As one of the oldest cultural clubs on campus, Woodbridge High’s Indian Culture Club has run for five years. Members meet every other Tuesday in club advisor and Spanish teacher Maria Gomez’s classroom.The club hopes to expose students of all backgrounds to Indian culture, namely through song and dance. Seniors and club president Ria Dhillon and club vice president Surabhi Sharma have been working alongside club members in choreographing a Bollywood style group dance, which they will perform at an inter-district culture show taking place March 30. Currently, club meetings are devoted rehearsal in the upper gym. Profit earned from the show will be donated to Khelshala, an organization educating underprivileged Indian youth. The club prides themselves in their efforts to express Indian culture inclusively, despite ethnicity. ”[Our purpose] is to bring together the community, Indian or not, and celebrate the Indian culture in a way that benefits all people,” said Dhillon.


Japanese Culture Club

Students in the Japanese Culture Club write to pen pals an ocean away. Photo by Rachel Lee

“The purpose of this club is for people to help out at Japanese volunteer events and share and celebrate the culture of Japan”

Woodbridge High’s Japanese Culture Club introduces students to Japanese culture, mainly through teaching simple Japanese and engaging in cultural activities. Students meet on the first Wednesday of each month in club advisor and art teacher Matt Takeno’s classroom. The club, led by seniors and club president Azure Otani and club vice president Emily Bell, participate in a “pen-pal program,” communicating with high school students in Japan. Students from both countries are prompted to write to one another, encouraging Japanese students to learn English, and Woodbridge students to learn Japanese. “[Many] joined with the hope of being able to write a little bit, speak a few words, converse on a very simple level- just enough to understand what people are saying. The pen pal situation [gives students] a reason to write, and calls people back to meetings” Otani said. The club accepts students of all ethnicities, embracing student diversity.


Explore Laos Club

The Explore Laos Club focuses on increasing awareness of important historical events. Photo by Rachel Lee

“The purpose of this club is to educate others about the history and culture of Laos through social, educational, and cultural events. Our goal is to spread awareness and raise money for Legacies of War.”
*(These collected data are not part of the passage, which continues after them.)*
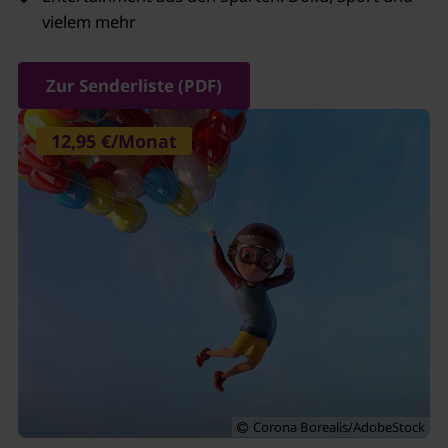
vielem mehr
Zur Senderliste (PDF)
12,95 €/Monat
Corona Borealis/AdobeStock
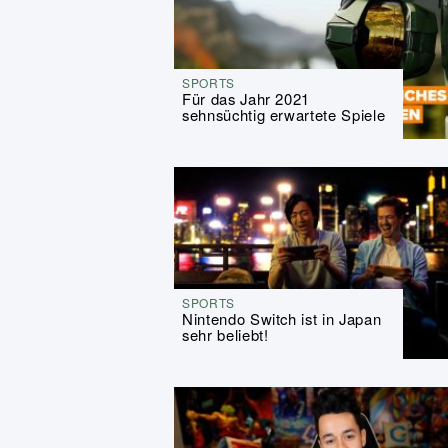
SPORTS
Für das Jahr 2021
sehnsüchtig erwartete Spiele
SPORTS
Nintendo Switch ist in Japan
sehr beliebt!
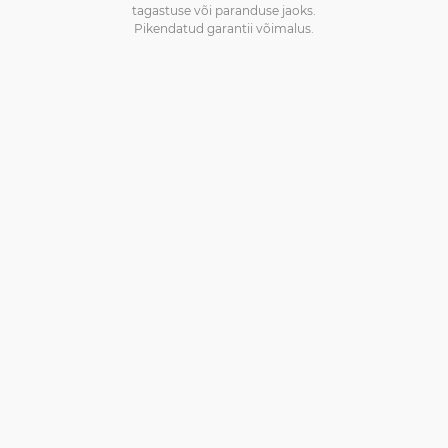
tagastuse või paranduse jaoks.
Pikendatud garantii võimalus.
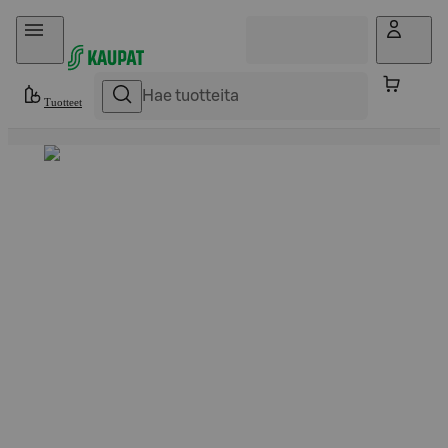
Hyppää sisältöön
Tuotteet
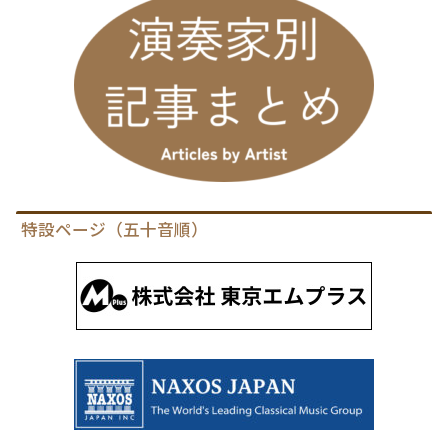
特設ページ（五十音順）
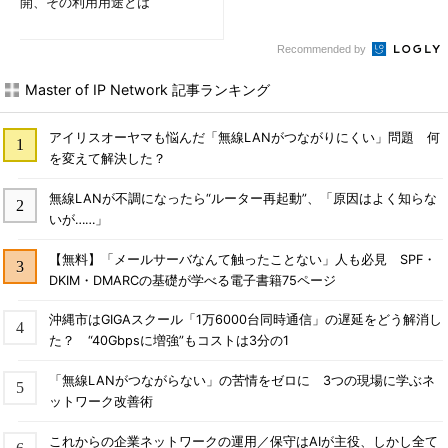
開、その利用用途とは
Recommended by
Master of IP Network 記事ランキング
アイリスオーヤマも悩んだ「無線LANがつながりにくい」問題 何
を変えて解決した？
無線LANが不調になったら“ルーター再起動”、「原因はよく知らな
いが……」
【無料】「メールサーバなんて触ったことない」人も必見 SPF・
DKIM・DMARCの基礎が学べる電子書籍75ページ
沖縄市はGIGAスクール「1万6000台同時通信」の遅延をどう解消し
た？ “40Gbpsに増強”もコストは3分の1
「無線LANがつながらない」の苦情をゼロに 3つの現場に学ぶネ
ットワーク改善術
これからの企業ネットワークの運用／保守はAIが主役、しかし全て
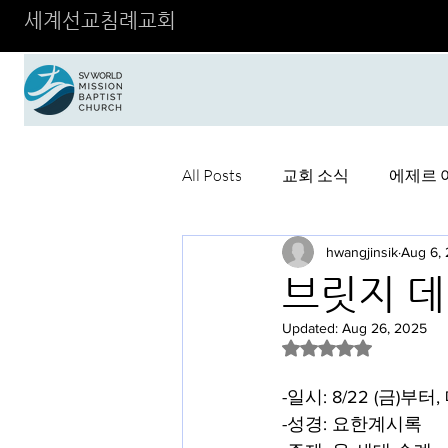
세계선교침례교회
All Posts
교회 소식
에제르 
hwangjinsik
Aug 6,
브릿지 
Updated:
Aug 26, 2025
Rated NaN out of 5 
-일시: 8/22 (금)부터
-성경: 요한계시록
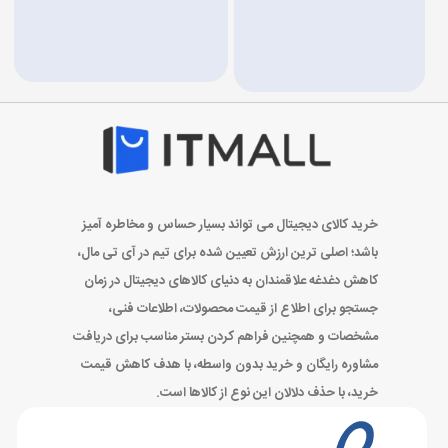
خرید کالای دیجیتال می تواند بسیار حساس و مخاطره آمیز
باشد؛ اصلی ترین ارزش تعیین شده برای تیم در آی تی مال،
کاهش دغدغه علاقمندان به دنیای کالاهای دیجیتال در زمان
جستجو برای اطلاع از قیمت محصولات، اطلاعات فنی،
مشخصات و همچنین فراهم کردن بستر مناسب برای دریافت
مشاوره رایگان و خرید بدون واسطه، با هدف کاهش قیمت
خرید، با حذف دلالان این نوع از کالاها است.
Inspired by his grandfather, former Laos Chief of Police during the Laotian Civil War, freshmen and club president Prinston Pan, alongside club vice president Taketo Hayashi, founded the Explore Laos Club. Meetings are held the third Thursday of each month in club advisor and English teacher, Christina King’s classroom. Pan hopes to spread awareness regarding unexploded explosive ordinances (UXO), or cluster bombs, abandoned in Laos during the Vietnam war. Members work with non-profit charity Legacies of War to plan fundraising activities to aid in the crisis. “I’ve always enjoyed listening and learning from [my family]… I can’t change what happened to them,” Pan said. “But there are ways to make a difference through the UXO program, which can help the children there today.” The club encourages all students to partake in club activities and hopes to ally with other culture clubs in planning fundraising events to support respective organizations.